Music festivals are one of the bright spots in a struggling music industry, and the model for them is changing. Austin City Limits was still a success in 2016, certainly, but many festivals around the country similar in scope are experiencing a downturn. Bonnaroo 2016 landed with a thud—the festival sold 45,537 tickets for this summer’s edition, which is down 28,000 from the previous year. But that doesn’t necessarily mean that people don’t want to attend musical festivals anymore, and could be a symptom of the growing number of festivals available across the country. In practical terms, that means that fests in places like Manchester, Tennessee—where Bonnaroo happens, 65 miles outside of Nashville—might struggle to attract tourists to the same extent that they did in the past.
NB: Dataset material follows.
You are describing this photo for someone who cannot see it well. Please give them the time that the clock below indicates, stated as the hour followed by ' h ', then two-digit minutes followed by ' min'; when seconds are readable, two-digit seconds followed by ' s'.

“Bonnaroo is half of its usual attendance. It’s the biggest single-weekend festival, and it went from 90,000 [at its height in 2011] to 45,000. Sasquatch [in George, Washington, 150 miles from Seattle and 250 miles from Portland] used to do 25,000-30,000 people, this year it did 14,000. Even at ACL, you could buy Sunday tickets each weekend,” Williams says. “There are so many festivals happening in so many cities, and there are fests that built their model around getting fifty percent of their tickets from out of town. Now that every city has a smaller version of the same thing, it’s not worth the drive, hotel, and costs when there’s something similar in their town.”
That sounds like a bummer, but Williams sees hope for music fans who want to enjoy events like Day For Night, Neon Desert, Sound On Sound, Free Press Summer Fest, or other smaller events. “Big behemoth festivals are shrinking and changing. The lineups aren’t as big, but there’s still a market for it. All the big events have got people so excited about the concept that more people want to do it. Cities want the tourism and tax dollars,” he says. “There are a lot of other people saying, ‘Hey, come to our city and do an event here.’ Neon Desert has a solid group of people coming out to it. Tons of people go out to that festival. Ten years ago, if I said I wanted to do a festival in El Paso, that wouldn’t have convinced people. Too many that are trying to be too big can be pretty risky. But we see a lot of these things happen in each city, and Texas has a lot of cities with a huge population, and a lot of fans of music and art.”